En Allemagne de l’est, la crise de la bureaucratie se traduit tout d’abord par une fuite massive de familles en direction de l’Autriche et de la République fédérale allemande dès que les contrôles cessent à la frontière entre la RDA et la Hongrie voisine. Mais cette crise se transforme ensuite en des manifestations qui ressemblent des centaines de milliers de personnes début octobre. À ce moment, les manifestants proclament « nous sommes le peuple » contre la bureaucratie. Aux yeux de la plupart des courants trotskistes suivant le mouvement avec enthousiasme, ce mouvement marquait le début d’une révolution politique et anti-bureaucratique, comme il y en a eu par le passé dans d’autres pays du bloc de l’est (Berlin, 1953, Hongrie, 1956, Tchécoslovaquie, 1968, etc.).
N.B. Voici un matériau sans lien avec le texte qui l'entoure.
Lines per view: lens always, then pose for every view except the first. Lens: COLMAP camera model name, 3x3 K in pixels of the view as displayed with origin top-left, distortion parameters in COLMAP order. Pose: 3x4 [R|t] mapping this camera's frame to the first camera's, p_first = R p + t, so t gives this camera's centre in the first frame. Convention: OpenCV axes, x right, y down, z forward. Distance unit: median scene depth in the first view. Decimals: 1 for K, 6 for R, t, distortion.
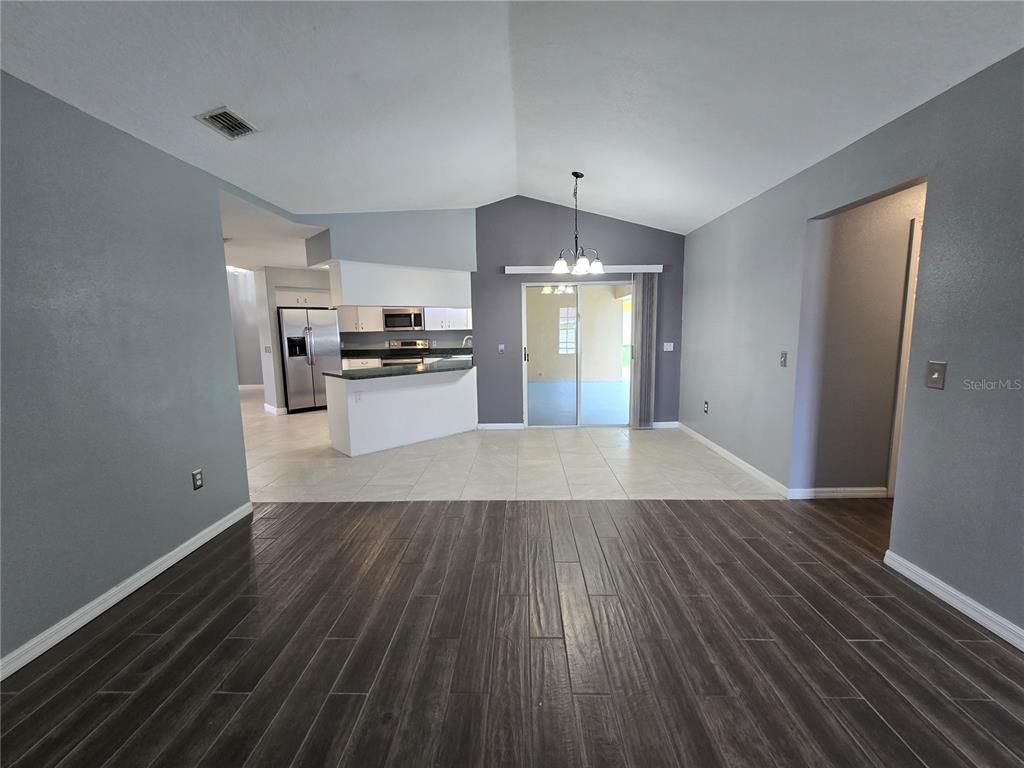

Ce n’est que dans un second temps que le mécontentement populaire est dévié par des directions pro-capitalistes sur la voie d’une « contre-révolution démocratique » porteuse de restauration capitaliste, le tout piloté d’une main de maître par Helmut Kohl. « Nous sommes le peuple » est remplacé par « nous sommes un peuple » lors d’une réunification « par le haut et depuis l’Ouest », c’est-à-dire sans traité, sans référendum et sans nouvelle Constitution : « À partir du 3 octobre 1990, la RDA cesse simplement d’exister pour se changer en cinq nouveaux Länder de la RFA. ». En ce sens, la réunification des deux Allemagnes, présentée par la mémoire officielle comme l’avènement du règne de la liberté et de la démocratie, s’est traduit par une véritable colonisation de la RDA par la RFA et un renforcement de l’impérialisme allemand. L’inflation et le chômage explosent en RDA, la production industrielle recule très fortement. Catherine Samary rappelle que la transition vers le capitalisme en Europe de l’est a été pour la plupart des pays l’équivalent de la Grande dépression. Plus généralement, la restauration bourgeoise a signifié la liquidation de ce qui subsistait des acquis de ce qui subsistait issus des processus révolutionnaires préalables ou de l’expropriation de la bourgeoisie qui avaient eu lieu.

La période ouverte par la chute du Mur a en effet été une période de restauration du pouvoir de la bourgeoise à l’échelle mondiale. Cependant, alors que les chefs d’État célèbrent en ce moment même les trente ans de la « fin de l’histoire », Merkel appelant, en écho à Kohl, et sans fard, à défendre « les valeurs qui fondent l’Europe, la liberté, la démocratie, l’égalité, l’Etat de droit et la préservation des droits de l’Homme », les exploités et les opprimés du monde entier peuvent désormais fêter le retour de l’hypothèse révolutionnaire.